Our skilling approach is industry-led. We offer training subsidies of up to ₹15,000 per employee or one month’s salary, enabling businesses to design and deliver training aligned with their needs, while also extending support to private training centres in identified sectors to strengthen the talent pipeline. Additionally, reforms such as worker housing within industrial zones and 24/7 operations, including night shifts for women, are creating a more flexible, employment-friendly ecosystem.
How does the Government of Chhattisgarh plan to position Chhattisgarh as a preferred investment hub, and what key advantages will it offer investors?
Chhattisgarh is positioning itself as one of India’s most efficient and future-ready investment destinations, anchored in strong fundamentals, reform-driven governance, and strategic location. Its central geography offers seamless national access, with major cities within 120 minutes by air, supported by one of the highest railway infrastructure investments in the country. This is complemented by a power-surplus ecosystem and competitive operating costs.

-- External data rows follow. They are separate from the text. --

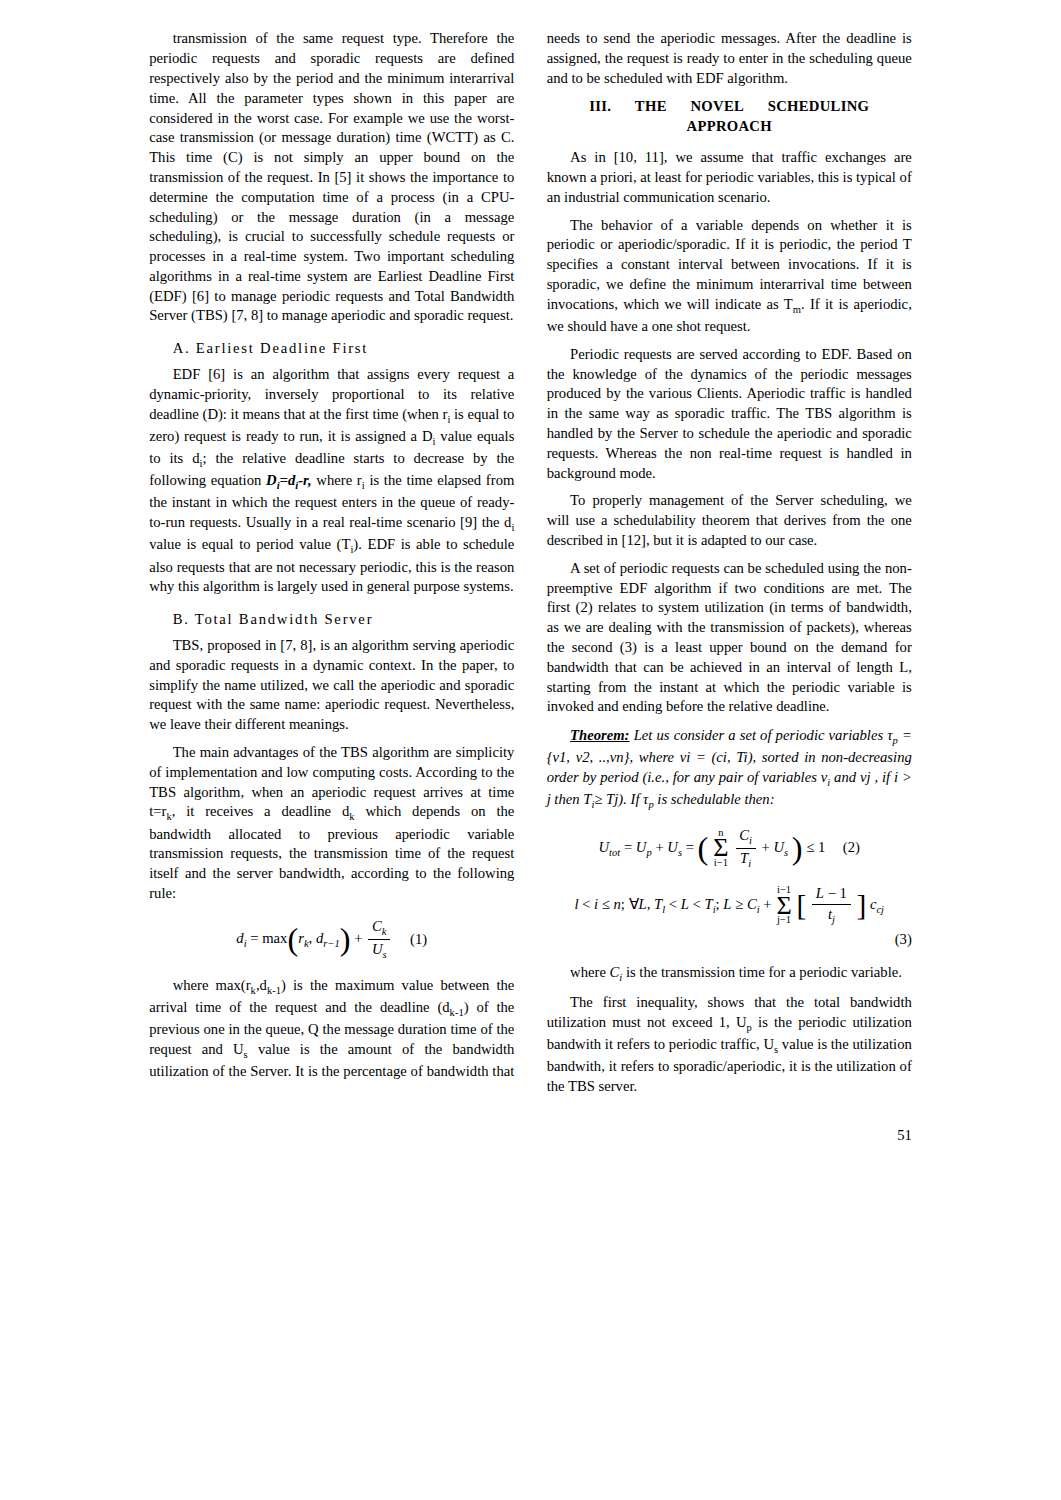transmission of the same request type. Therefore the periodic requests and sporadic requests are defined respectively also by the period and the minimum interarrival time. All the parameter types shown in this paper are considered in the worst case. For example we use the worst-case transmission (or message duration) time (WCTT) as C. This time (C) is not simply an upper bound on the transmission of the request. In [5] it shows the importance to determine the computation time of a process (in a CPU-scheduling) or the message duration (in a message scheduling), is crucial to successfully schedule requests or processes in a real-time system. Two important scheduling algorithms in a real-time system are Earliest Deadline First (EDF) [6] to manage periodic requests and Total Bandwidth Server (TBS) [7, 8] to manage aperiodic and sporadic request.
A. Earliest Deadline First
EDF [6] is an algorithm that assigns every request a dynamic-priority, inversely proportional to its relative deadline (D): it means that at the first time (when ri is equal to zero) request is ready to run, it is assigned a Di value equals to its di; the relative deadline starts to decrease by the following equation Di=di-r, where ri is the time elapsed from the instant in which the request enters in the queue of ready-to-run requests. Usually in a real real-time scenario [9] the di value is equal to period value (Ti). EDF is able to schedule also requests that are not necessary periodic, this is the reason why this algorithm is largely used in general purpose systems.
B. Total Bandwidth Server
TBS, proposed in [7, 8], is an algorithm serving aperiodic and sporadic requests in a dynamic context. In the paper, to simplify the name utilized, we call the aperiodic and sporadic request with the same name: aperiodic request. Nevertheless, we leave their different meanings.
The main advantages of the TBS algorithm are simplicity of implementation and low computing costs. According to the TBS algorithm, when an aperiodic request arrives at time t=rk, it receives a deadline dk which depends on the bandwidth allocated to previous aperiodic variable transmission requests, the transmission time of the request itself and the server bandwidth, according to the following rule:
di = max(rk, dr−1) + Ck Us (1)
where max(rk,dk-1) is the maximum value between the arrival time of the request and the deadline (dk-1) of the previous one in the queue, Q the message duration time of the request and Us value is the amount of the bandwidth utilization of the Server. It is the percentage of bandwidth that needs to send the aperiodic messages. After the deadline is assigned, the request is ready to enter in the scheduling queue and to be scheduled with EDF algorithm.
III. The Novel Scheduling Approach
As in [10, 11], we assume that traffic exchanges are known a priori, at least for periodic variables, this is typical of an industrial communication scenario.
The behavior of a variable depends on whether it is periodic or aperiodic/sporadic. If it is periodic, the period T specifies a constant interval between invocations. If it is sporadic, we define the minimum interarrival time between invocations, which we will indicate as Tm. If it is aperiodic, we should have a one shot request.
Periodic requests are served according to EDF. Based on the knowledge of the dynamics of the periodic messages produced by the various Clients. Aperiodic traffic is handled in the same way as sporadic traffic. The TBS algorithm is handled by the Server to schedule the aperiodic and sporadic requests. Whereas the non real-time request is handled in background mode.
To properly management of the Server scheduling, we will use a schedulability theorem that derives from the one described in [12], but it is adapted to our case.
A set of periodic requests can be scheduled using the non-preemptive EDF algorithm if two conditions are met. The first (2) relates to system utilization (in terms of bandwidth, as we are dealing with the transmission of packets), whereas the second (3) is a least upper bound on the demand for bandwidth that can be achieved in an interval of length L, starting from the instant at which the periodic variable is invoked and ending before the relative deadline.
Theorem: Let us consider a set of periodic variables τp ={v1, v2, ..,vn}, where vi = (ci, Ti), sorted in non-decreasing order by period (i.e., for any pair of variables vi and vj , if i > j then Ti≥ Tj). If τp is schedulable then:
Utot = Up + Us = ( nΣi−1 Ci Ti + Us ) ≤ 1 (2)
l < i ≤ n; ∀L, Tl < L < Ti; L ≥ Ci + i−1 Σj−1 [ L − 1 tj ] ccj
(3)
where Ci is the transmission time for a periodic variable.
The first inequality, shows that the total bandwidth utilization must not exceed 1, Up is the periodic utilization bandwith it refers to periodic traffic, Us value is the utilization bandwith, it refers to sporadic/aperiodic, it is the utilization of the TBS server.
51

What sets the state apart is its consistent first‑mover advantage in opening up new business opportunities, underpinned by an aggressive, sector‑forward policy framework and over 434 completed reforms, earning it recognition as a Top Achiever across four categories under DPIIT’s Business Reform Action Plan. These reforms are operationalised through the OneClick Single Window System, which integrates approvals across departments into a single, time‑bound digital interface, significantly reducing execution risk for investors.
The state is also unlocking district-level strengths- Bastar and Surguja, with their untapped natural beauty and immense tourism potential, are emerging as new frontiers for hospitality and eco-tourism, while Raipur, Durg, and Bilaspur continue to anchor growth in services and industry. Together, they are shaping a balanced, future-ready growth landscape.
Backed by strong institutions like IIT, IIM, AIIMS, NIFT, and NLU, along with a safe, high-quality living environment, Chhattisgarh offers a business ecosystem defined by simplicity, speed, and predictability. With streamlined processes and time-bound approvals, it is an easy place to do business. For investors, the state presents a compelling mix of scale, stability, and execution efficiency.